The Eastern Diamondback Rattlesnake has a brow-yellow, brown, olive ground color or brown-gray color body, which is overlaid with a sequence of 24 to 35 dark brown to black color diamond-shaped blotches, with somewhat lighter centers. Each of these diamond-shaped marks is outlined with a line of cream or yellow color scales. Posteriorly, the diamond-shaped blotches turn out to be more like cross bands and are trailed by 5 to 10 bands around their tail.
The belly of the Eastern Diamondback Rattlesnake is yellow or cream in color, with dim, dark mottling down the sides. The head of the snake has a dark postocular line that widens from behind their eye backwards and downwards to their lip. The back of the line contacts the angle of their mouth. Posteriorly and anteriorly, the postocular line is bordered by different white or yellow color lines.
Diet of Eastern Diamondback Rattlesnake
The Eastern Diamondback Rattlesnake snakes forage vigorously or lie in trap for small creatures, and feed on rice rats and rabbits. They also feed on birds.

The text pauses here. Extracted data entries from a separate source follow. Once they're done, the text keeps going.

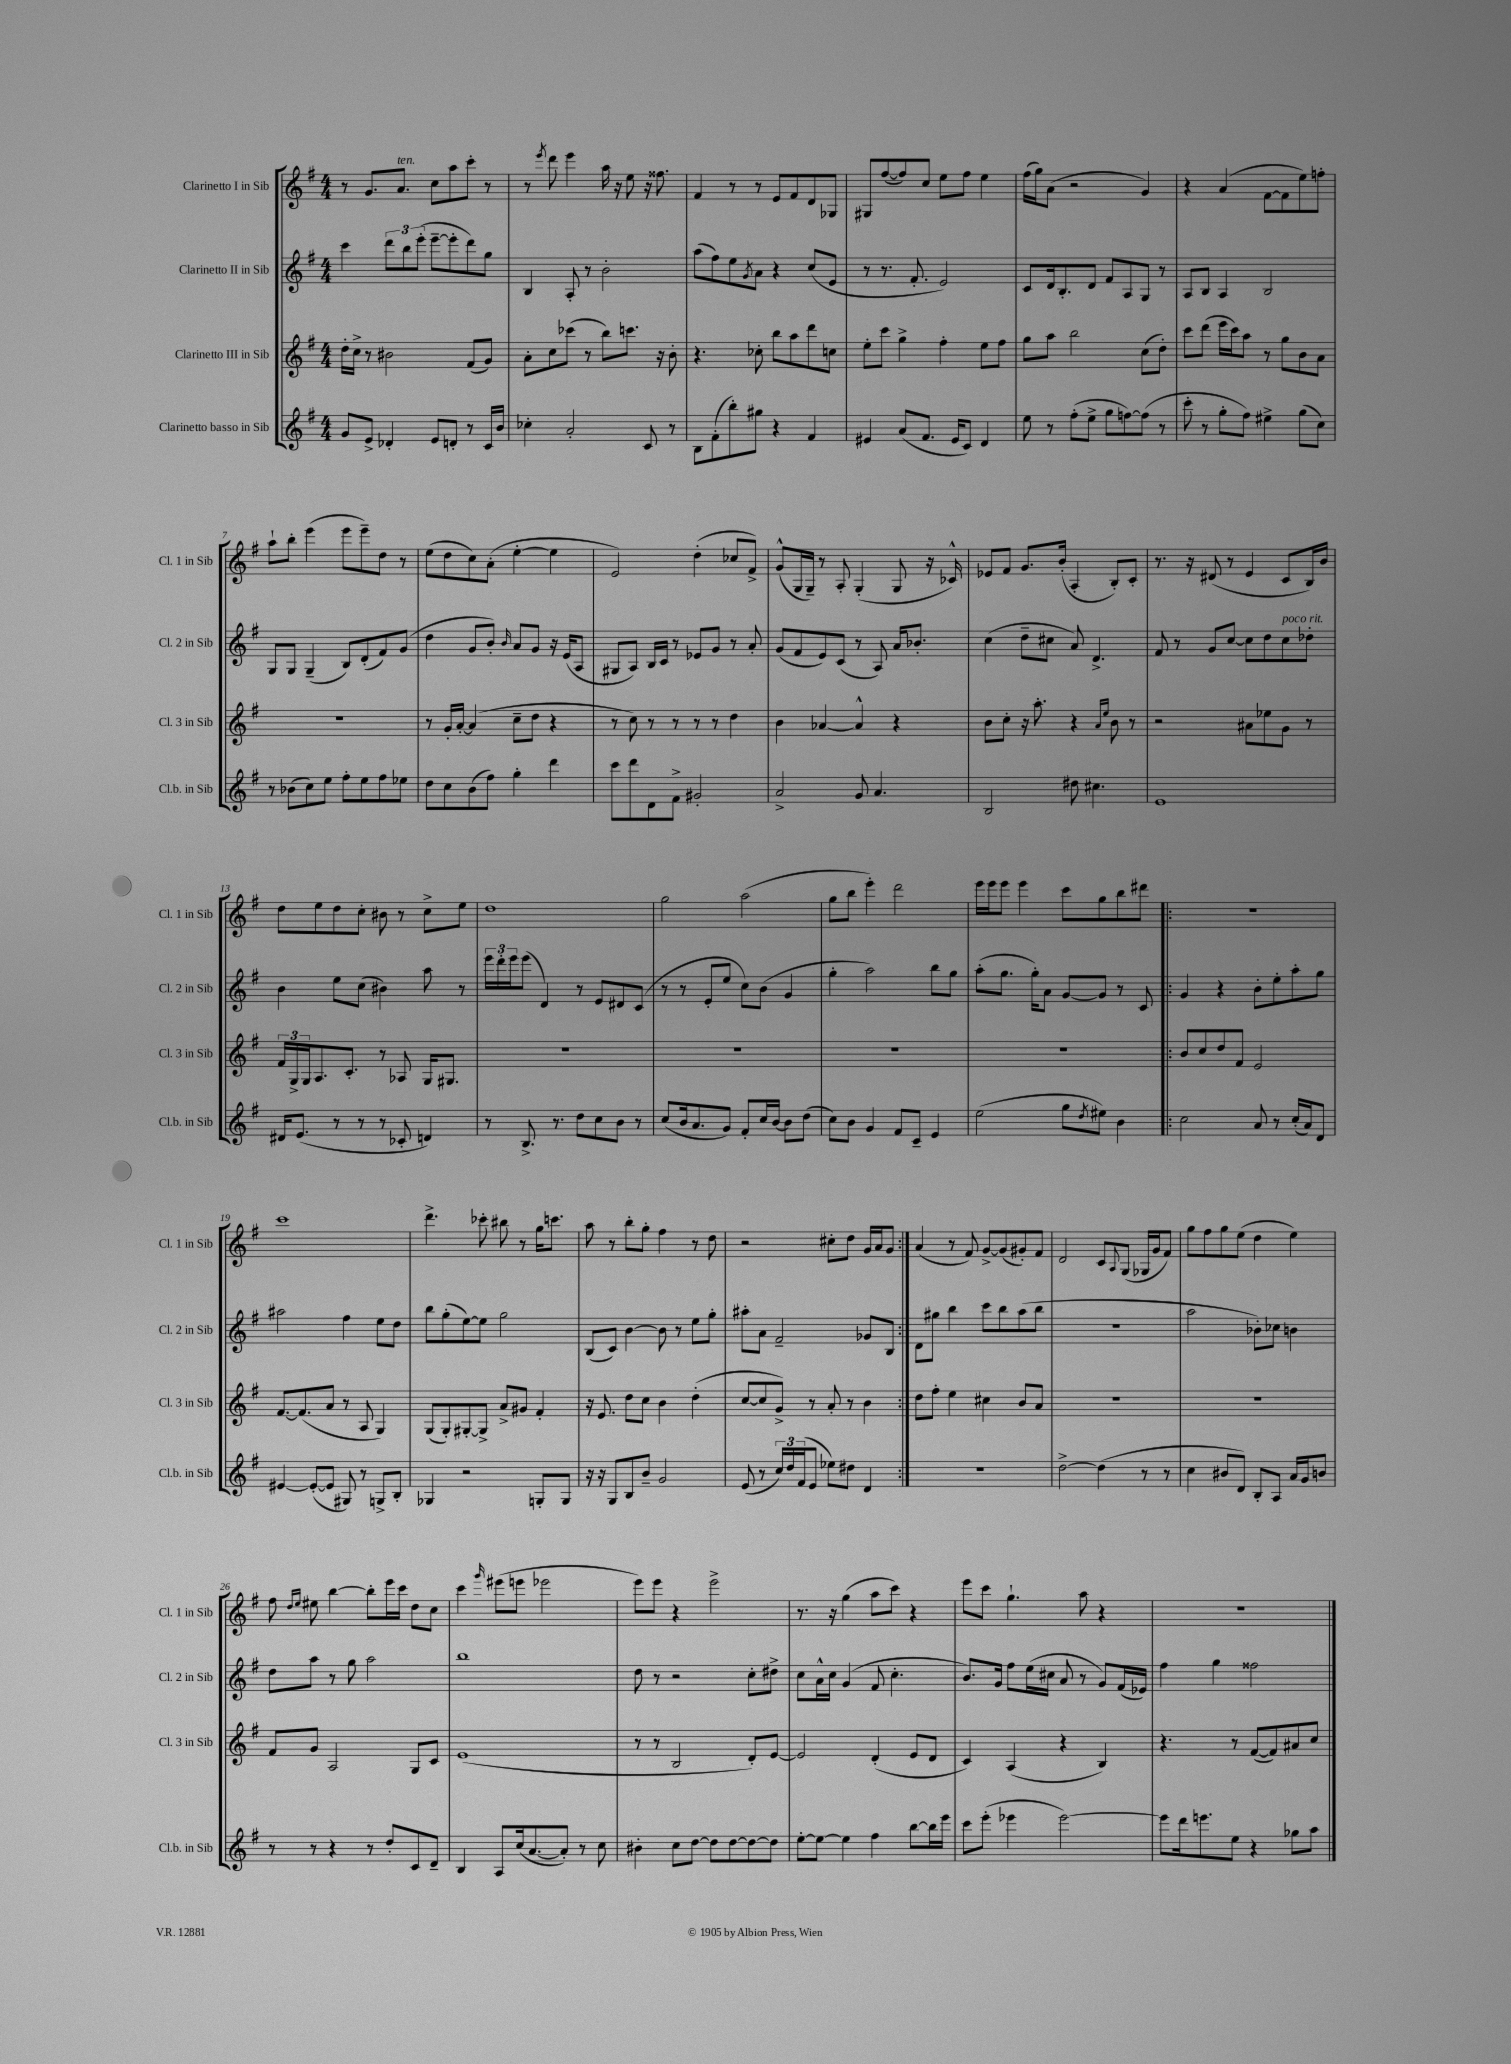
<<
\new StaffGroup <<
\new Staff = "s0" \with { instrumentName = "Clarinetto I in Sib" shortInstrumentName = "Cl. 1 in Sib" } {
    \clef treble \key g \major \numericTimeSignature \time 4/4
    r8 g'8. a'8.^\markup { \italic "ten." } c''8 a''8 c'''8-. r8 |
    r8 \acciaccatura { e'''8 } d'''8 e'''4 a''16 r16 e''8 r16 fisis''8. |
    fis'4 r8 r8 e'8 fis'8 d'8 ges8 |
    gis8 fis''8~( fis''8) c''8 e''8 fis''8 e''4 |
    fis''16( g''16) a'8( r2 g'4) |
    r4 a'4( fis'8~ fis'8 e''8) f''8-. |
    a''8-! b''8-. e'''4( e'''8 e'''8--) d''8 r8 |
    e''8( d''8 c''8) a'8-.( e''4~-. e''4 |
    e'2) d''4-.( ces''8 fis'8->) |
    g'8-^( g16 g16--) r8 a8-. g4-.( g8 r16 ces'16-^) |
    ees'8 fis'8 g'8. b'16-.( a4-. b8-.) c'8-. |
    r8. r16 dis'8( r8 e'4 c'8 b16) b'16 |
    d''8 e''8 d''8 c''8-. bis'8 r8 c''8-> e''8 |
    d''1 |
    g''2 a''2( |
    g''8 b''8 e'''4-.) d'''2 |
    e'''16 e'''16 e'''8 e'''4 c'''8 g''8 b''8 dis'''8 |
    \repeat volta 2 { R1 |
    c'''1 |
    d'''4.-> ces'''8-. bis''8 r8 g''16 c'''8. |
    a''8 r8 b''8-. g''8-. fis''4 r8 d''8 |
    r2 cis''8-. d''8 g'16 a'16 g'8 | }
    a'4( r8 fis'8) g'8~-> g'8( gis'8-.) fis'8 |
    d'2 c'8 \appoggiatura { a8 } g8( ges16 g'16 fis'8) |
    g''8 fis''8 g''8 e''8( d''4 e''4) |
    fis''8 \grace { d''16 e''16 } eis''8 b''4~ b''8-. e'''16 c'''16 d''8 c''8 |
    c'''4 \grace { g'''16 } eis'''8( e'''8 ees'''2 |
    e'''8) e'''8 r4 e'''2-> |
    r8. r16 g''4( a''8 c'''8) r4 |
    e'''8 c'''8 g''4.-! a''8 r4 |
    R1 \bar "|." |
}
\new Staff = "s1" \with { instrumentName = "Clarinetto II in Sib" shortInstrumentName = "Cl. 2 in Sib" } {
    \clef treble \key g \major \numericTimeSignature \time 4/4
    c'''4 \tuplet 3/2 { d'''8 b''8 e'''8-.( } e'''8~-- e'''8-. d'''8) g''8 |
    b4 a8-. r8 b'2-. |
    a''8( fis''8) e''8 \acciaccatura { g'8 } a'8 r4 c''8( e'8 |
    r8 r8. fis'8.-. e'2) |
    c'8 d'16 b8.-. d'8 fis'8 a8 g8 r8 |
    a8 b8 a4 b2 |
    g8 g8 g4--( b8) d'8-.( fis'8) g'8( |
    d''4 g'8 b'8-.) \grace { b'16 } a'8 g'8 r16 e'16( a8 |
    gis8 a8) b16 c'16 r8 ees'8 g'8 r8 a'8-. |
    g'8( fis'8 e'8) c'8( r8 a8) a'16 bes'8.-. |
    c''4( d''8-- cis''8 a'8) d'4.-> |
    fis'8 r8 g'8 c''8~ c''8 d''8 c''8^\markup { \italic "poco rit." } des''8-. |
    b'4 e''8 c''8( bis'4) a''8 r8 |
    \tuplet 3/2 { e'''16 d'''16-. e'''16 } e'''8( d'4) r8 e'8 dis'8 c'8( |
    r8 r8 e'8-. e''8 c''8) b'8( g'4 |
    g''4-. a''2) b''8 g''8 |
    a''8-.( g''8. g''16-.) a'8 g'8~ g'8 r8 c'8 |
    \repeat volta 2 { g'4 r4 b'8-. e''8-. a''8-. g''8 |
    ais''2 fis''4 e''8 d''8 |
    b''8 g''8-.( e''8~) e''8 g''2 |
    b8( c'8) b'4~ b'8 r8 e''8 g''8-. |
    ais''8-. a'8 fis'2-- ges'8 b8 | }
    d'8 gis''8 b''4 c'''8 b''8 a''8( b''8 |
    r1 |
    a''2 bes'8-.) ces''8 b'4 |
    d''8 a''8 r8 g''8 a''2 |
    b''1 |
    d''8 r8 r2 c''8-. dis''8-> |
    c''8 a'16-^ c''16 g'4( fis'8 c''4.-. |
    b'8.) g'16 fis''8 e''16( cis''16 a'8 r8 g'8) fis'16( ees'16) |
    fis''4 g''4 fisis''2 \bar "|." |
}
\new Staff = "s2" \with { instrumentName = "Clarinetto III in Sib" shortInstrumentName = "Cl. 3 in Sib" } {
    \clef treble \key g \major \numericTimeSignature \time 4/4
    d''16-. c''16-> r8 bis'2 fis'8( g'8) |
    a'8-. c''8 ces'''8( r8 b''8) c'''8. r16 b'8-. |
    r4. ces''8-. b''8 a''8 d'''8 c''8 |
    e''8-. c'''8 g''4-> fis''4-. e''8 fis''8 |
    g''8 a''8 b''2 c''8( d''8-.) |
    c'''8 d'''8( e'''16 c'''16) a''8 r8 g''8 b'8 a'8 |
    R1 |
    r8 g'16-. a'16~-. a'4( c''8-- d''8 r4 |
    r8 c''8) r8 r8 r8 r8 d''4 |
    b'4 aes'4~ aes'4-^ r4 |
    b'8 c''8-. r16 a''8.-. r4 \grace { a'16 e''16 } b'8 r8 |
    r2 ais'8 ees''8 g'8 r8 |
    \tuplet 3/2 { fis'16 g16-> g16 } a8. c'8.-. r8 aes8 g16 gis8. |
    R1 |
    R1 |
    R1 |
    R1 |
    \repeat volta 2 { b'8 c''8 d''8 fis'8 e'2 |
    fis'8.~ fis'8.( a'8 r8 a8 g4) |
    g8( g8-.) gis8~-. gis8-> a'8-> gis'8 fis'4-. |
    r16 e'8. d''8 c''8 b'4 d''4-.( |
    c''8~ c''8 g'8->) r8 a'8-. r8 b'4 | }
    d''8 fis''8-. e''4 cis''4 b'8 a'8 |
    r1 |
    R1 |
    fis'8 g'8 a2 g8 c'8 |
    e'1( |
    r8 r8 b2 d'8-.) e'8~ |
    e'2 d'4-.( e'8 d'8 |
    c'4) a4( r4 b4) |
    r4. r8 fis'8~( fis'8) ais'8 c''8 \bar "|." |
}
\new Staff = "s3" \with { instrumentName = "Clarinetto basso in Sib" shortInstrumentName = "Cl.b. in Sib" } {
    \clef treble \key g \major \numericTimeSignature \time 4/4
    g'8 e'8-> des'4-. e'8 d'8-. r8 c'16 b'16 |
    ces''4-. a'2-. c'8 r8 |
    b8 fis'8-.( b''8-.) gis''8 r4 fis'4 |
    eis'4 a'8( fis'8. eis'16 c'8) d'4 |
    e''8 r8 fis''8-.( e''8-> g''8 f''8~) f''8( r8 |
    c'''8-. r8 g''8-. fis''8) eis''4-> g''8( c''8) |
    r8 bes'8( c''8) e''8 fis''8-. e''8 fis''8 ees''8 |
    d''8 c''8 b'8( fis''8) g''4-. d'''4 |
    c'''8 d'''8 d'8 fis'8-> gis'2-. |
    a'2-> g'8 a'4. |
    b2 dis''8 cis''4. |
    e'1 |
    dis'16 e'8.( r8 r8 r8 ces'8-. d'4) |
    r8 b8.-> r8. d''8 c''8 b'8 r8 |
    c''8( b'16 a'8. g'8) fis'8-. c''16 b'16~ b'8 d''8( |
    c''8) b'8 g'4 fis'8 c'8-- e'4 |
    e''2( g''8 \acciaccatura { d''8 } eis''8) b'4 |
    \repeat volta 2 { c''2 a'8 r8 c''16-.( a'16) d'8 |
    eis'4~ eis'8~-.( eis'8 gis8) r8 g8-> b8-. |
    ges4 r2 g8-. g8 |
    r16 r16 g8 b8 b'8-- g'2 |
    e'8( r8 \tuplet 3/2 { c''16) d''16 fis'16( } e'8 ees''8) dis''8 d'4 | }
    r1 |
    d''2~-> d''4( r8 r8 |
    c''4 bis'8 d'8) b8-. a8 a'16 g'16 b'8 |
    r8 r8 r4 r8 d''8-. c'8 d'8-- |
    b4 a8 c''16( a'8.~ a'8-.) r8 c''8 |
    bis'4-. c''8 d''8~ d''8 d''8~ d''8~ d''8 |
    e''8~-. e''8~ e''4 fis''4 b''8~ b''16 e'''16 |
    c'''8 e'''8-.( ees'''4 ees'''2~) |
    ees'''8 d'''16 e'''8. e''8 r4 ges''8 a''8 \bar "|." |
}
>>
>>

Behavior of Eastern Diamondback Rattlesnake
The Eastern Diamondback Rattlesnake habitually shelters by burrowing the gopher and tortoise holes, coming out in the early morning or daylight to bask. Similar to most rattlesnakes, this is a terrestrial snake variety and it is not expert at climbing. However, the Eastern Diamondback Rattlesnakes use to wait in trees and bushes, apparently looking for prey. Even big specimens have been spotted as tall as 10 meters from the earth. These snakes are recognized to be outstanding swimmers, too.
Reproduction of Eastern Diamondback Rattlesnake
The Eastern Diamondback Rattlesnake is an ovoviviparous snake variety. The gestation period lasts for six or seven months and the female snake offers birth to young ones between July and early October that ranges from 7 to 21 at a time. The newborn snakes will come out with the body length between 12 inches (30 cm) and 14 inches (35 cm) and are similar in look to the adults. However, the juvenile Eastern Diamondback Rattlesnakes live with their mother for some hours only earlier than they start out on their own to pursue and discover cover, thus the death rate is extremely high.
The average lifespan of the Eastern Diamondback Rattlesnake ranges from 10 years to 20 years.